● Trecho do texto
_ _ _ _
Ou seja, já corria há um certo tempo, basicamente em carros esporte e subidas de montanha, quando
resolveu comprar um Tyrrell 007 e fazer algumas provas do campeonato de 1976. Tentou três vezes, e não largou nenhuma. Em
Monza, até poderia ter conseguido largar, pois Hunt, Mass e Watson foram
desclassificados, e Otto poderia ter tido sua humilde chance apesar de ter
marcado o último tempo. Porém, foi para casa antes da hora frustrado...
O outro
austríaco era mais meia boca ainda do que Stuppacher. Seu nome, Karl
Oppitzhauer. Foi inscrito no GP do seu país com um March da grande equipe “Sports
Car of Austria”(?), porém, dada a patente falta de experiência, não lhe foi permitido
sequer treinar. Confesso que nunca vi seu nome em resultados de corridas antes
ou depois dessa participação fantasma.
_ _ _ _
● Dados de entrada
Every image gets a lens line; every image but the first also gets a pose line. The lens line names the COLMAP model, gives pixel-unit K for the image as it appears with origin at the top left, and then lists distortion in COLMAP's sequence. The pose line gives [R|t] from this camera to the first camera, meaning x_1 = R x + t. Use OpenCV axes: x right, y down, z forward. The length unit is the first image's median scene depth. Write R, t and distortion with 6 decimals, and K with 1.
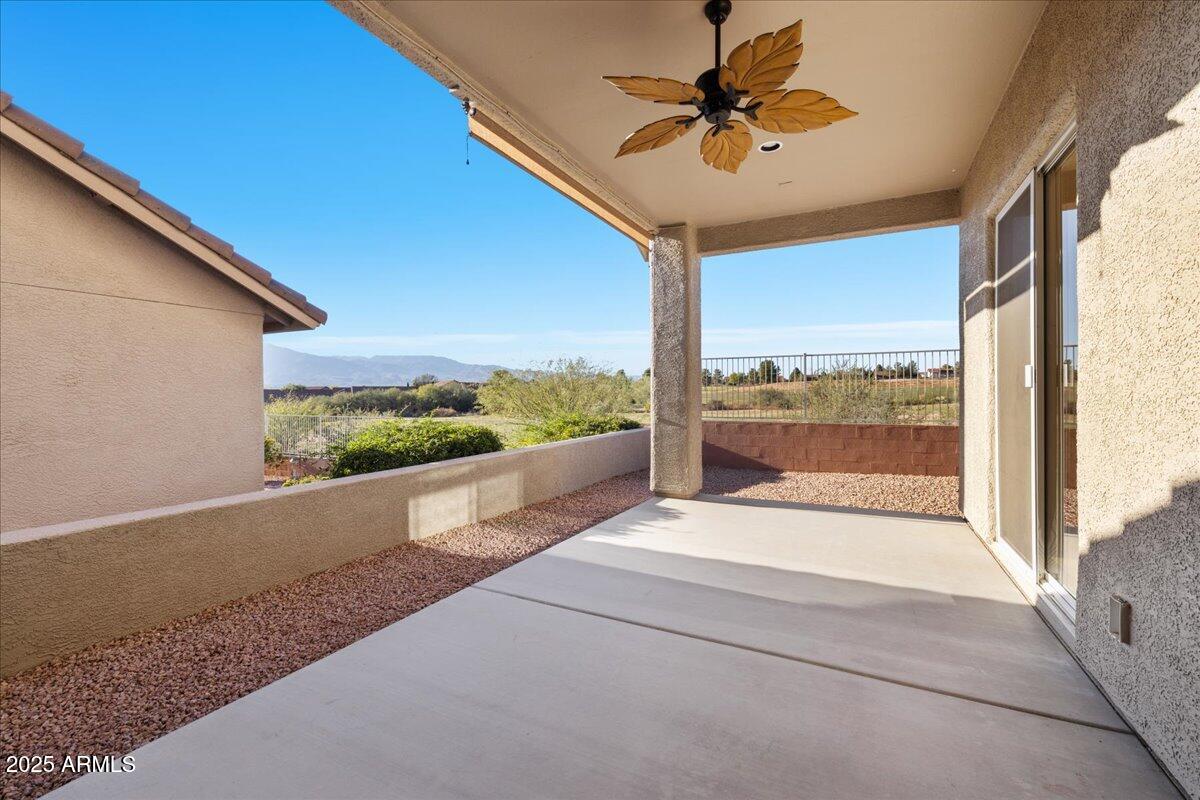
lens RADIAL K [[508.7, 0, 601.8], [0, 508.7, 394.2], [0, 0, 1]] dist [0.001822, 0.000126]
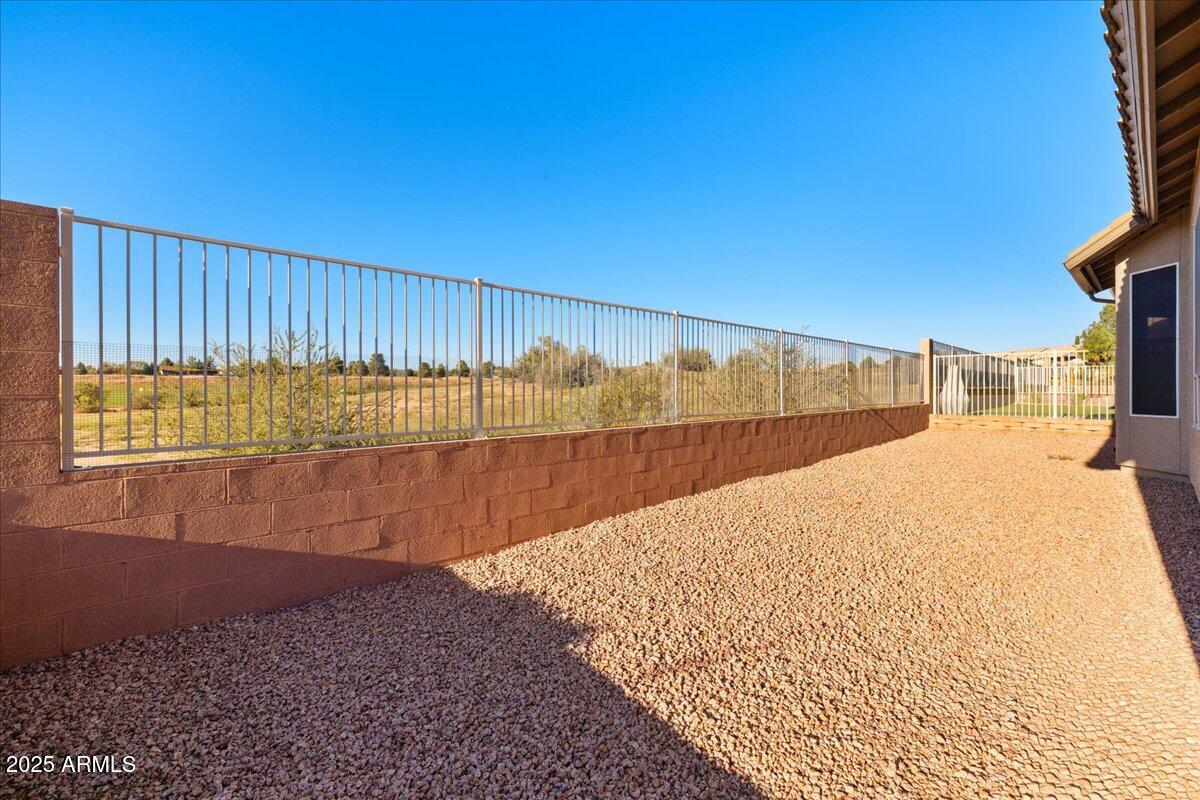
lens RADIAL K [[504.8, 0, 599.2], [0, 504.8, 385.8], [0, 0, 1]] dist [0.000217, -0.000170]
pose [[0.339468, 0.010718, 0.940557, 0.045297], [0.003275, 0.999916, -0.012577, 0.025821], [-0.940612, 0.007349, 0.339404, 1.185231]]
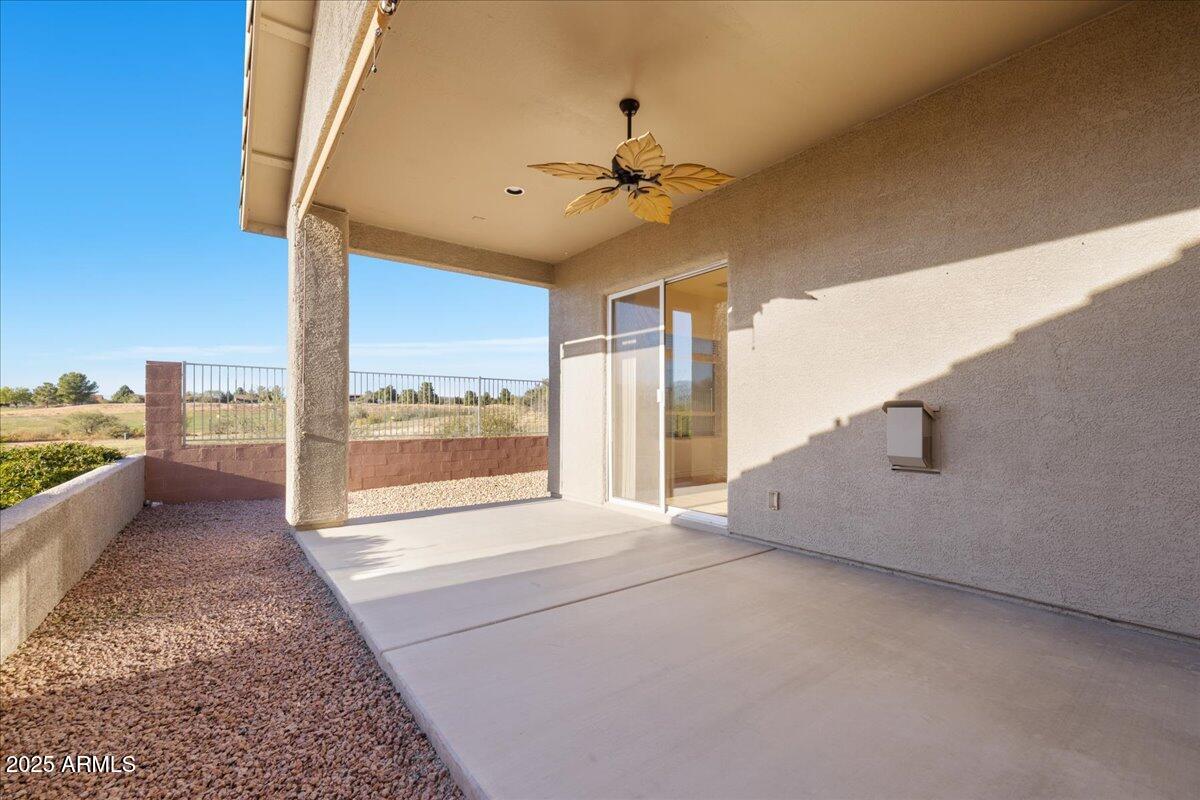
_ _ _ _
● Lista de tarefas
• a. Segundo o trecho sobre os pilotos austríacos, com que carro Karl Oppitzhauer foi inscrito no GP de seu país?
• b. Retome o trecho sobre os pilotos austríacos a partir do ponto em que ele termina.

● Respostas às tarefas
• a. Com um March da equipe “Sports Car of Austria”.

• b.
Às vezes, o
salto para a F-1 parece se basear num bom resultado ou participação isolada
numa única corrida. Isto parece ter sido o fato motivador de dois pilotos
suíços, curiosamente, ocorridos na mesma corrida, a Corrida do Estoril de F-2
de 1975. Loris Kessel liderou a maior parte da corrida, surpreendendo a todos. Eventualmente,
o carro do garagista quebrou, e perdeu a prova. Porém um conterrâneo, Jo Von Lanthen,
também surpreendeu chegando em segundo. Jo foi o primeiro a tentar cumprir seu "destino de glórias" – alugou o segundo carro de Frank Williams para o GP da Áustria
de 1975, e não se classificou. Von Lanthen já havia tentado a sorte com um Ensign
e com Williams em duas provas extra-campeonato, o Daily Express e GP da Suíça.
Depois desses fracassos, Jo voltou à F-2, porém, nunca mais reprisou sua retumbante performance portuguesa.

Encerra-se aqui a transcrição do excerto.